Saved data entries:
◇ ◇ ◇
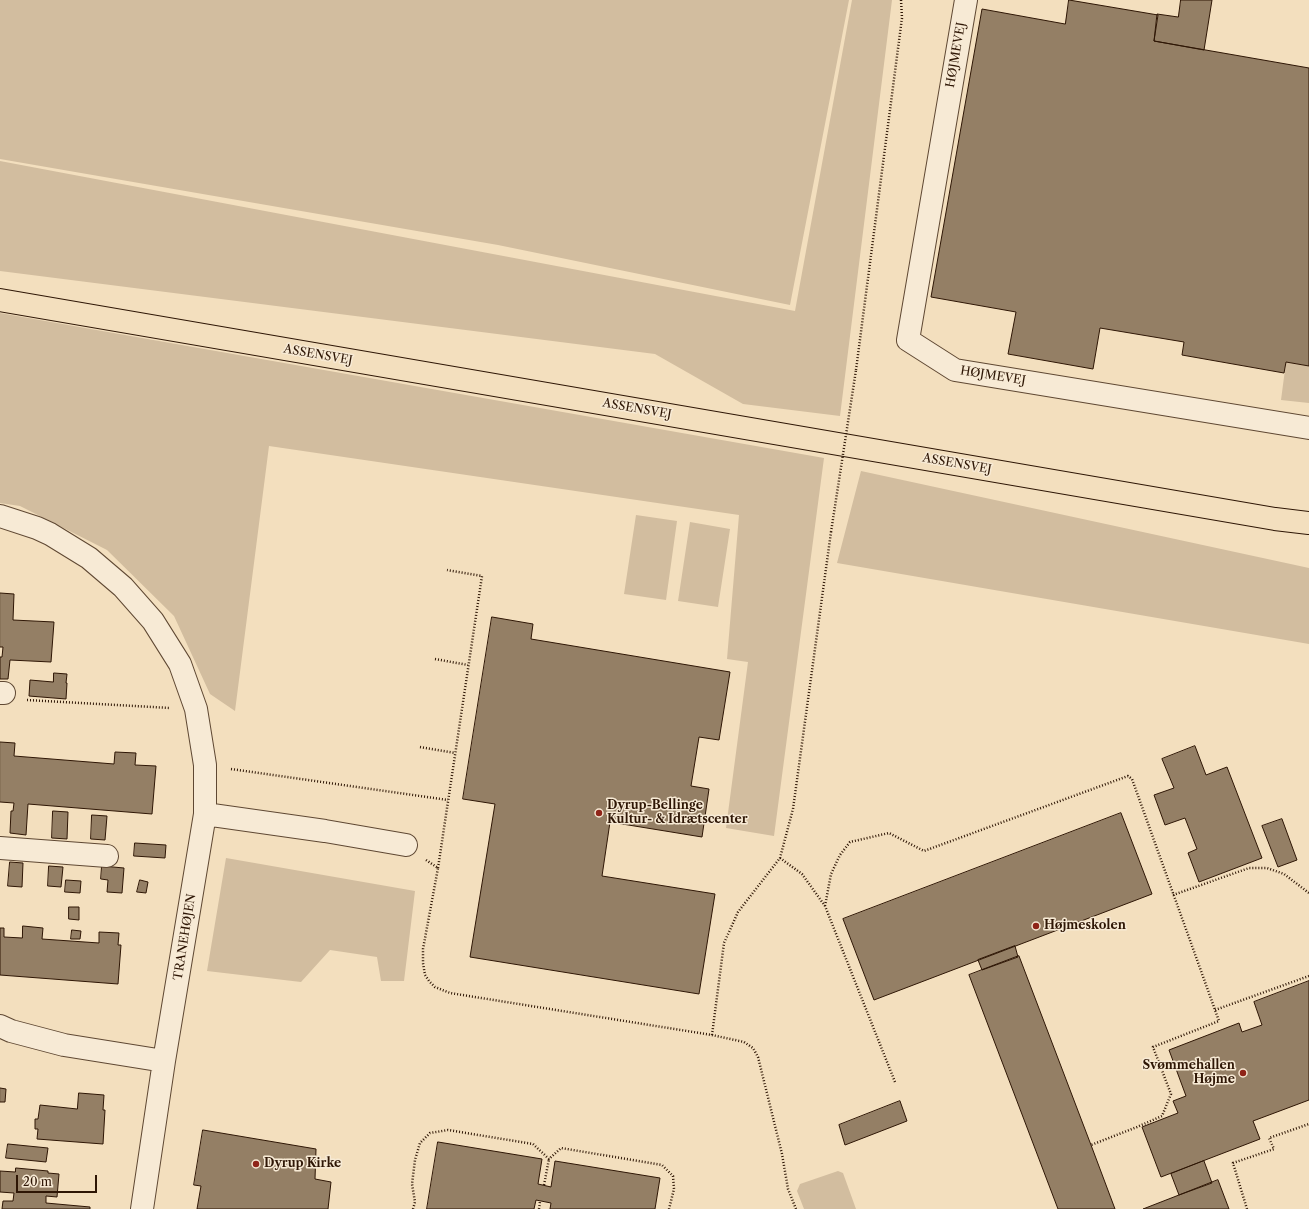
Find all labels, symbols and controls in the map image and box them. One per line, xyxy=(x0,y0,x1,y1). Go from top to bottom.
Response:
street label: HØJMEVEJ xyxy=(943,21,969,89)
street label: ASSENSVEJ xyxy=(282,342,354,368)
street label: HØJMEVEJ xyxy=(959,364,1027,388)
street label: ASSENSVEJ xyxy=(601,396,673,422)
street label: ASSENSVEJ xyxy=(921,451,993,477)
place label: Dyrup-Bellinge Kultur- & Idrætscenter xyxy=(607,799,748,827)
marker: Dyrup-Bellinge Kultur- & Idrætscenter xyxy=(594,808,604,818)
street label: TRANEHØJEN xyxy=(171,893,199,981)
place label: Højmeskolen xyxy=(1044,919,1126,933)
marker: Højmeskolen xyxy=(1031,921,1041,931)
place label: Svømmehallen Højme xyxy=(1142,1059,1235,1087)
marker: Svømmehallen Højme xyxy=(1238,1068,1248,1078)
place label: Dyrup Kirke xyxy=(264,1157,341,1171)
marker: Dyrup Kirke xyxy=(251,1159,261,1169)
scale bar xyxy=(18,1167,99,1193)
text: 20 m xyxy=(23,1174,52,1189)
◇ ◇ ◇
# Task directions
Quote the records in full and exactly; skip any image.

# Result
Find all labels, symbols and controls in the map image and box them. One per line, xyxy=(x0,y0,x1,y1). Go from top to bottom.
Response:
street label: HØJMEVEJ xyxy=(943,21,969,89)
street label: ASSENSVEJ xyxy=(282,342,354,368)
street label: HØJMEVEJ xyxy=(959,364,1027,388)
street label: ASSENSVEJ xyxy=(601,396,673,422)
street label: ASSENSVEJ xyxy=(921,451,993,477)
place label: Dyrup-Bellinge Kultur- & Idrætscenter xyxy=(607,799,748,827)
marker: Dyrup-Bellinge Kultur- & Idrætscenter xyxy=(594,808,604,818)
street label: TRANEHØJEN xyxy=(171,893,199,981)
place label: Højmeskolen xyxy=(1044,919,1126,933)
marker: Højmeskolen xyxy=(1031,921,1041,931)
place label: Svømmehallen Højme xyxy=(1142,1059,1235,1087)
marker: Svømmehallen Højme xyxy=(1238,1068,1248,1078)
place label: Dyrup Kirke xyxy=(264,1157,341,1171)
marker: Dyrup Kirke xyxy=(251,1159,261,1169)
scale bar xyxy=(18,1167,99,1193)
text: 20 m xyxy=(23,1174,52,1189)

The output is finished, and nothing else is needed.